Tastmodell
Tastmodelle (auch Blindenmodelle oder taktile Modelle) sind maßstäblich stark verkleinerte, detailgetreue dreidimensionale Nachbildungen von kompletten Städten oder Stadtteilen, Sehenswürdigkeiten oder Denkmalen. Blinde und sehbehinderte Menschen können durch Betasten dieses Hilfsmittels eine bessere Vorstellung von den Formen, Strukturen und Dimensionen der dargestellten Objekte bekommen. Entfernungen und Höhenunterschiede, die Anordnung von Gebäuden oder der Verlauf eines Flusses durch eine Stadt lassen sich anhand des Modells mit den Fingerkuppen ablesen. Stadtmodelle werden auch von Touristen zur Information und Orientierung genutzt.
Die Tastmodelle werden von Bildhauern, Objektdesignern und Modellbauern entworfen und gestaltet.
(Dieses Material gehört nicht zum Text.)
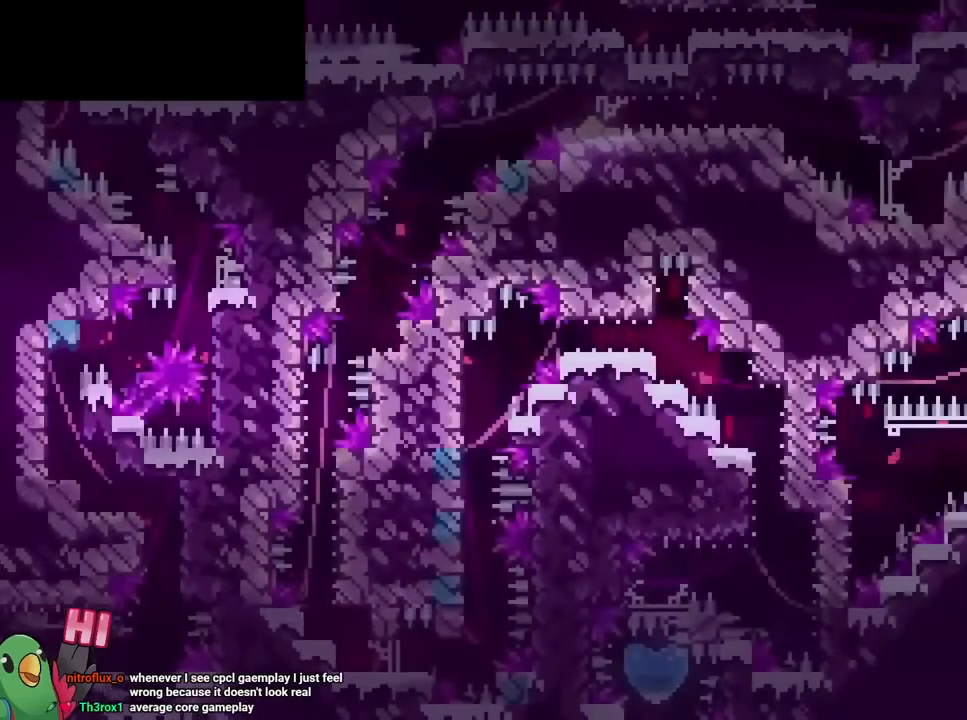
{"buttons": [], "left_stick": "center", "right_stick": "center", "events": [[16, "R2", "down"], [16, "SELECT", "down"], [100, "R2", "up"], [100, "SELECT", "up"], [434, "B", "up"]]}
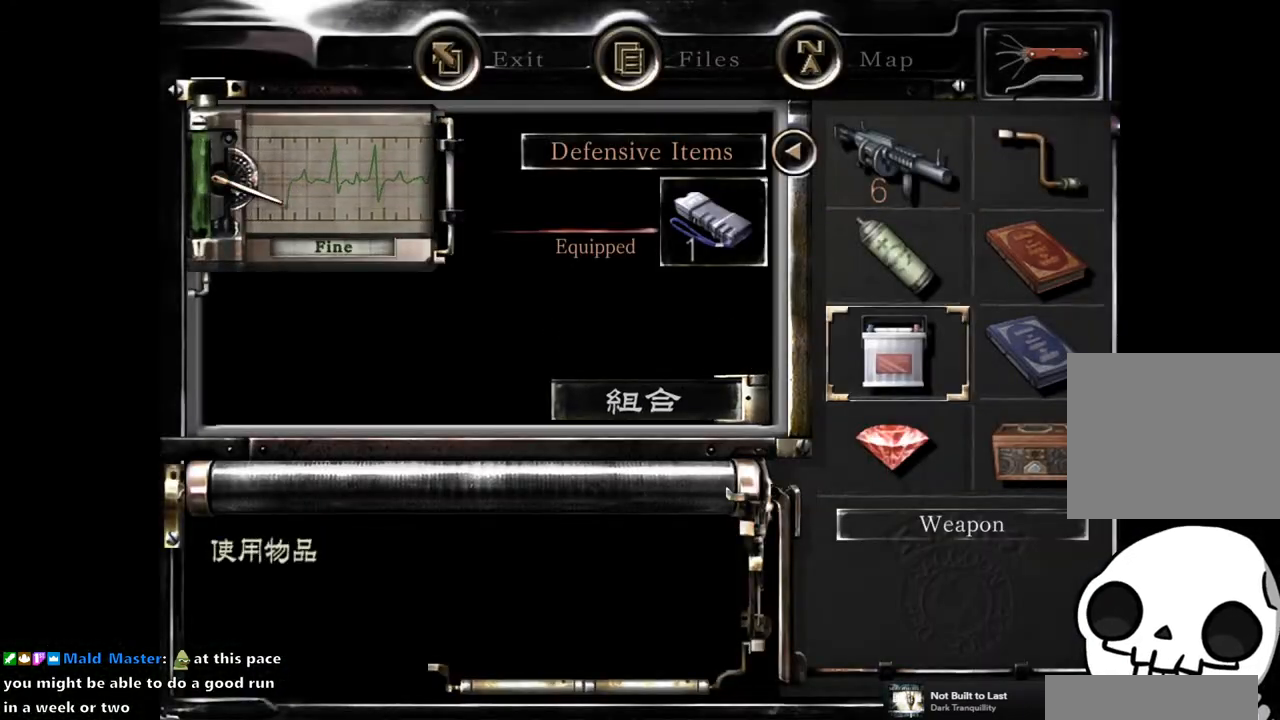
Gameplay with a controller (PlayStation layout); each line is a JSON object with the inputs held at the frame after it. "events" lists button and stick changes between this image and that frame as [ms after this image, input, new state], when the widget could be followed in between.
{"buttons": [], "left_stick": "center", "right_stick": "center", "events": []}
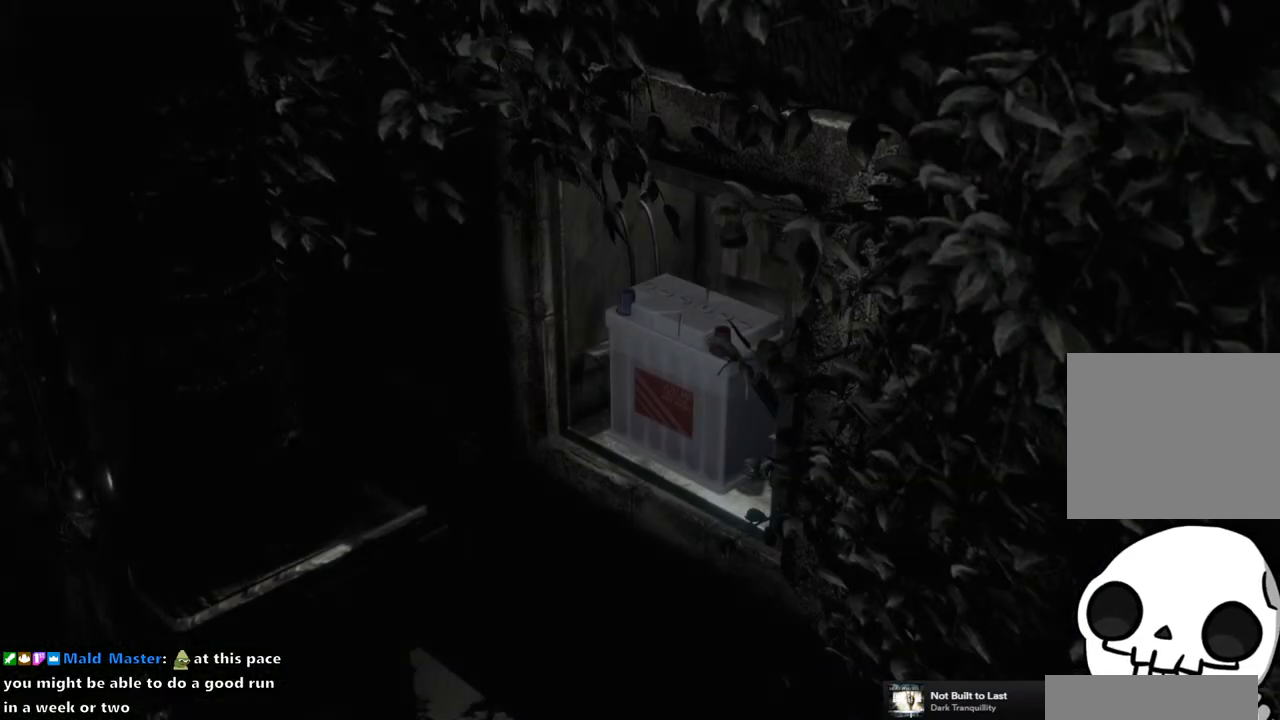
{"buttons": [], "left_stick": "center", "right_stick": "center", "events": [[267, "left_stick", "down-left"], [500, "left_stick", "center"]]}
Sie stehen in der Regel etwas erhöht auf Sockeln und sind meist zusätzlich in Brailleschrift beschriftet.
Verwendete Materialien
Im Gegensatz zu plastischen Stadtmodellen, die nicht berührt werden sollen und deshalb oft von schützenden Glasschaukästen umgeben sind, werden Tastmodelle speziell zum Zweck des Berührens und Betastens aus besonders robusten Materialien hergestellt.
Bronze
Das am häufigsten verwendete Material für Tastmodelle ist Bronze. Bronzemodelle werden im Wachsausschmelzverfahren hergestellt, das eine besonders detailgetreue und filigrane Wiedergabe ermöglicht. Die am meisten berührten Stellen der Bronzemodelle sind oft auffällig glänzend.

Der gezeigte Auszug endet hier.